- [To do]: Could you copy down, word for word, the part of the passage below on accountability in public education that runs from "Smith & O'Day, 1991), changing" up to and including "Fuhrman, 1996, p. 65)."?

The “New Accountability” in public education
While charter schools
are generally considered to be outside the domain of mainstream
educational reform efforts such as standards-based reform (cf.
Smith & O'Day, 1991), changing ideas about educational
accountability influence both. Calls for a “new
accountability,” according to Elmore, Abelmann, and
Fuhrman, have three central components: “a primary emphasis
on measured student performance;” “the creation of
relatively complex systems of standards” used to make
comparisons among schools, districts, etc.; and “the
creation of rewards and penalties and intervention strategies to
introduce incentives for improvement” (Elmore, Abelmann,
& Fuhrman, 1996, p. 65).
Within the traditional
system, this new accountability has focused on the creation of
aligned state standards and assessments that are more challenging
and rigorous than in the past, and tools for recognizing and
rewarding schools (and sometimes districts) that are rising above
expectations and penalizing or offering assistance to
schools/districts that are failing to meet them. In theory,
“focusing on student performance should move states away
from input regulations… and toward a model of steering by
results” (Elmore et al., 1996, p. 65). In the theory
underlying charter schools, the primary incentives for improving
performance are the ability to continue to operate as a charter
school by having a contract renewed and to be successful in the
market by attracting students and the public resources they bring
with them. The reverse of this are the clear sanctions for
charters if they fail to improve performancethe removal
of their contract, and the loss of students through the
market.

- [Input data]:
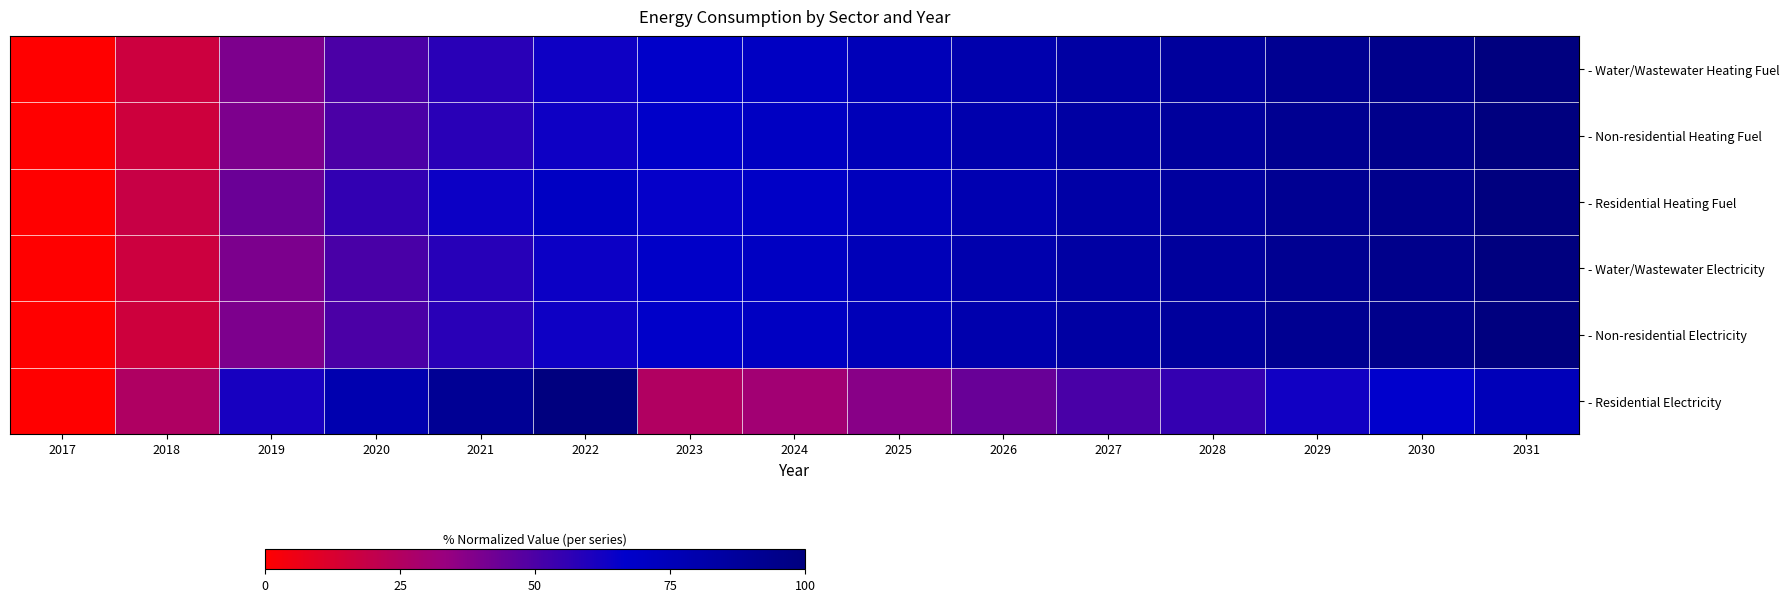

What is the total value across all series at 2023?

362.1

- [Response area]:
Smith & O'Day, 1991), changing ideas about educational
accountability influence both. Calls for a “new
accountability,” according to Elmore, Abelmann, and
Fuhrman, have three central components: “a primary emphasis
on measured student performance;” “the creation of
relatively complex systems of standards” used to make
comparisons among schools, districts, etc.; and “the
creation of rewards and penalties and intervention strategies to
introduce incentives for improvement” (Elmore, Abelmann,
& Fuhrman, 1996, p. 65).